Tag Archives: network analysis

Making Edgesense: two online communities at a glance

During the summer, the Wikitalia group worked hard to improve Edgesense, the tool for real-time network analysis we are building as a part of the CATALYST project. As we worked on out “official” test bed community, that of Matera 2019, I happened to tell about it to Salvatore Marras. He proposed to deploy Edgesense on Innovatori PA. Edgesense is a very raw alpha, but the curiosity of trying it on a much larger community han the one in Matera (over ten thousand registered users) made us try anyway.

Surprise:despite using the same software as Matera 2019 (Drupal 7), Innovatori PA is not just bigger: it is really different. Even greater surprise: Edgesense allows you to literally see the difference with the naked eye (click here for a larger image with an English caption).

Metrics confirm what the eye sees. Innovatori PA, with over 700 active nodes (active means they wrote at least one post or one comment), gives rise to a rather sparse network with only 1127 relationships. Average distance is quite high, 3.76 degrees of separation (Facebook, with a billion-plus users has only 4.74 – source); modularity, the simplicity with which the networks partitions into subcommunities, is very high.

Conversely, the Matera 2019 community gives rise to a quite dense network: 872 relationships, so 80% of those in Innovatori PA, but with fewer than a third of its active users. Degrees of separation are 2.50, and modularity much lower.

If you want to play with Edgesense – among other things it helps to see the growth of the network over time – go here for Matera2019. No need to install anything, you access it with your browser. I recommend the tutorial we prepared to teach basic network analysis for online communities (click on the “tutorial” link top right in the page. The Innovatori PA installation is still being tweaked; I will update this post as it becomes available.

Near-real time network analysis with Python and Tulip

Tulip network

Regular readers may remember that I am trying to build software for near- real time network analysis of online conversations – think Google Analytics, but focused on relationships between users of a website rather than counting pageviews. I hope to use it to research the mathematical signatures of different social phenomena that happen online.

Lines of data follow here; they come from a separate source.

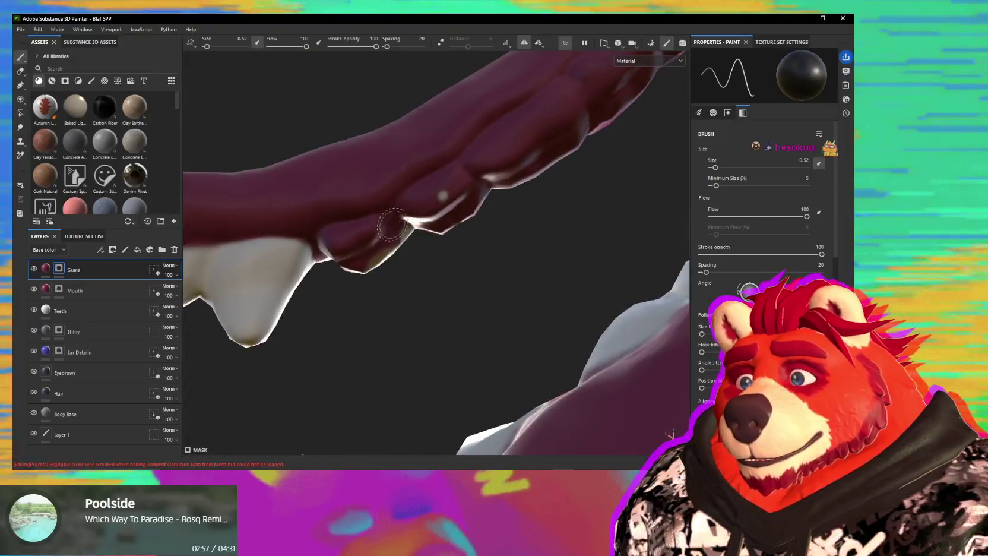
mouse_move(359, 230)
mouse_down()
mouse_move(343, 230)
mouse_move(380, 230)
mouse_move(342, 223)
mouse_move(354, 241)
mouse_up()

My overarching goal is contributing towards maintaining conversations healthy and useful at a large scale, and so finally make participatory democracy work at the level of the large city, the nation state, even the planet.
I have now a new strategy, based on a network analysis package called Tulip.

Why Tulip? I have been using Gephi so far, and there is much to be said for Gephi – it has a larger community than Tulip’s and more functionalities. The answer is: Python. The core of Tulip, stripped of the GUI, is a Python library. This means that I can have a very short chain to monitor changes in the network representing a conversation. My favorite configuration would look something like this:

  • The analysis concerns a community website running on Drupal + MySQL. 
  • A module called views_datasource gives the core module Views  the ability to query the database and export the results of the query as a JSON file.
  • A Python script, armed with the JSON Python library (which is the part I am writing now) parses the JSON and maps elements in the database to relationships, i.e. directed edges from some entity to some other. Which elements you want to map onto which relationships depends on the problem you are investigating, but once you set it up you can simply re-run the same View and refresh your JSON dataset with new elements.
  • With the Tulip library loaded into Python, the same script can also compute network metrics and visualize the graph.
  • The script’s output can be visualized as a web page, through a standard web server. A library such as sigma.js can  take care of visualizing the graph.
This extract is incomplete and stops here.